Our obsession with frequent flyer points faces a key test
Frequent flyer points are almost like a second currency in Australia.
Qantas’ loyalty program, which issues more than 200 billion points a year, has more than 18 million members, while Virgin’s program has 12 million members.
The two programs have tentacles throughout the economy. You can collect points when you spend on your credit card, through a supermarket loyalty program or by changing your electricity or phone provider.
However, according to some experts’ predictions, the love of earning points for credit card spending may be tested later this year. This is due to changes made by the people in charge of our real currency, the Central Bank.
As a result of RBA reforms announced last week, it will become harder for banks and credit card companies to add sneaky costs to payments on debit and credit cards that help fund reward perks such as Qantas points. These changes may result in banks making their credit card rewards programs less generous.
What happens to rewards programs and whether airlines’ loyalty programs will take a hit as part of this will be an interesting test of the strength of banks, airlines and consumer behavior.
The appeal of credit card rewards programs is that you’re getting something for seemingly nothing.
When you tap your card, like magic, the bank “rewards” you with points that can be converted into all kinds of gifts, often including airline miles.
In reality, of course, there are people who pay the price for these privileges. Rewards are a cost to the bank, and the bank makes money to cover those costs (plus a little extra for its shareholders) by charging you fees, charging you high interest if you don’t pay on time, and collecting “interchange fees.” These are fees paid by the merchant to the bank that issued the credit card every time you tap your card to buy something.
It sounds mysterious, but it’s relevant because interchange fees will be cut from October, thanks to payment changes the RBA announced last week. The RBA estimates that interchange revenues collected by card issuers (mostly banks) would fall by $660 million a year under its plan.
Why would the RBA want to deal this blow to the banks? There are compelling reasons. The RBA is responsible for keeping our payment system efficient and wants to reduce the fee charged by the store’s bank every time a customer pays by card so that the store has less tax to pass on to customers.
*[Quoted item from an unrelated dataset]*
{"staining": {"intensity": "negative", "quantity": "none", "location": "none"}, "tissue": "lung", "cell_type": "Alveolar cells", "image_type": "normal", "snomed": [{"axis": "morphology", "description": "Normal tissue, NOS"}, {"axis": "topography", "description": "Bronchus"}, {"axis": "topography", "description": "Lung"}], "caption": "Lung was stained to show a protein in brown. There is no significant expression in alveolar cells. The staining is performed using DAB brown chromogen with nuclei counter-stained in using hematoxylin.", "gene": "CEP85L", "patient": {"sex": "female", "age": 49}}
Ultimately, the store will not be allowed to add card surcharges when these changes go into effect starting in October.
But leaving aside these legitimate reasons for the RBA’s change, it is also true that it could have significant consequences for banks’ credit card business and the services they offer to customers.
Banks will inevitably try to offset some of this hit as clearing revenues are disrupted. Reducing the generosity of rewards programs is a clear area where banks can save money; In addition, it is also possible to increase card interest rates, reduce interest-free periods or remove annual fees.
Given that banks generally try not to shake things up too much, they’re likely to do a little bit of all of these.
An interesting question raised by the RBA review is what this might mean for Qantas, which makes around a quarter of its profits from its loyalty arm Qantas Loyalty.
You might think that a potential bank crackdown on credit card rewards would be bad news for the national carrier; after all, it is estimated by UBS that banks bought around 40 per cent of all points issued by Qantas.
But the airline maintained its profit target, arguing it could weather the RBA’s credit card change.
Essentially, Qantas appears to believe it can protect its lucrative points business from an RBA-induced hit to its credit card business because it thinks people will continue to demand points no matter what.
As UBS noted in a note last week, whether Qantas takes a big hit will depend on “consumers’ resilience”; This reflects customers’ sensitivity to any changes that economists say banks may make in their credit card offerings.
Ultimately, we’ll see banks miss out on the generosity of airline rewards programs this year because they won’t be able to make as much money on credit cards.
In other words, how many customers could they lose if banks erode the value of airline loyalty plans? But would that stop them from cutting too much of their frequent flyer mile offers to customers?
Analysts think Qantas has a few things working in its favour. They argue that for many customers, what banks offer in airline points may be more important than other features such as interest-free period, interest rate or even the card’s annual fee.
They also point out that Qantas and Virgin are arguably in a strong negotiating position when the banks try to pass some of the hit from the RBA’s reforms onto frequent flyer businesses, as the airlines are monopoly providers of their respective loyalty points.
Ultimately, we’ll see banks miss out on the generosity of airline rewards programs this year because they won’t be able to make as much money on credit cards.
In fact, this is part of the RBA’s intention to change payments. While they may seem free, rewards programs are paid for in part by the merchant footing the bill for the “interchange fee.”
As the RBA puts it: “Merchants should not have to subsidize benefits such as rewards points offered to cardholders to encourage them to use more expensive credit cards.”
The RBA would obviously be happy to see credit card rewards schemes rolled back. But it remains to be seen whether this will be enough to curb consumers’ strong appetite to rack up airline miles with daily card spend.